We consider a number 3.456 \(\times\) 10\(^7\) and convert it to original number without scientific notation. The exponent is 7 so we move 7 steps to the right of the current decimal location. The figure shows you the way to move.

Figure 3 Removing scientific notation.

After moving across three digits, there are no more digits to move but we add 0 in empty places and you get the original number, 34560000.

Example 2

Let's consider a small number with negative exponent, \(7.312 \times 10^{-5}\). Now you move to the left of decimal location 7 times. Here moving means we are taking the decimal point to the new location. So the number without scientific notation is .00007312 or 0.00007312 (the zero before the decimal point is optional).

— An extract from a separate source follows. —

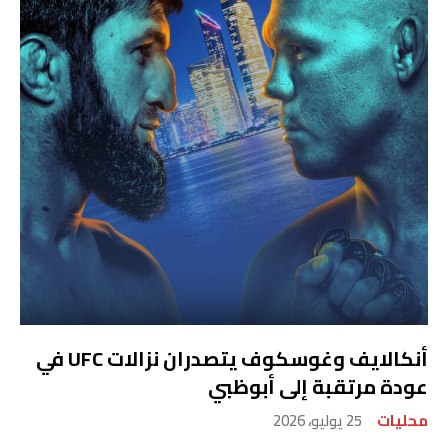
أنكالايف وغوسكوف يتصدران نزالات UFC في
عودة مرتقبة إلى أبوظبي
محليات
25 يوليو، 2026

Figure 4 Removing scientific notation

How to use scientific notation in calculators?

All scientific calculators allow you to express numbers in scientific notation and do calculation. The buttons to express numbers in scientific notation in calculators look like EXP, EE, \(\times 10^{n}\) etc. The button depends on the make and model of your calculator but the function is the same in all calculators.

For example, in some calculators if you want to write \(1.71 \times 10^{13}\) in scientific notation you write 1.71E13 using the button EXP or EE in the display screen. The button EXP or EE display E or e in calculator screen which represents the exponent. Other buttons such as \(\times 10^n \) or \(\times 10^x\) etc allow you to add exponent directly in the exponent form including the \(\times 10\). Explore a little bit in your calculator and you'll be easily able to do calculations involving scientific notation.

How to use significant figures in scientific notation?

How to determine the significant figures of very large and very small numbers? One benefit of scientific notation is you can easily express the number in the correct number significant figures.

For example, you are not sure that this number 17100000000000 has two, three or five significant figures. If this number has two significant figures, this number can be expressed in scientific notation as \(1.7 \times 10^{13}\). If this number has five significant figures, it can be expressed in scientific notation as \(1.7100 \times 10^{13}\).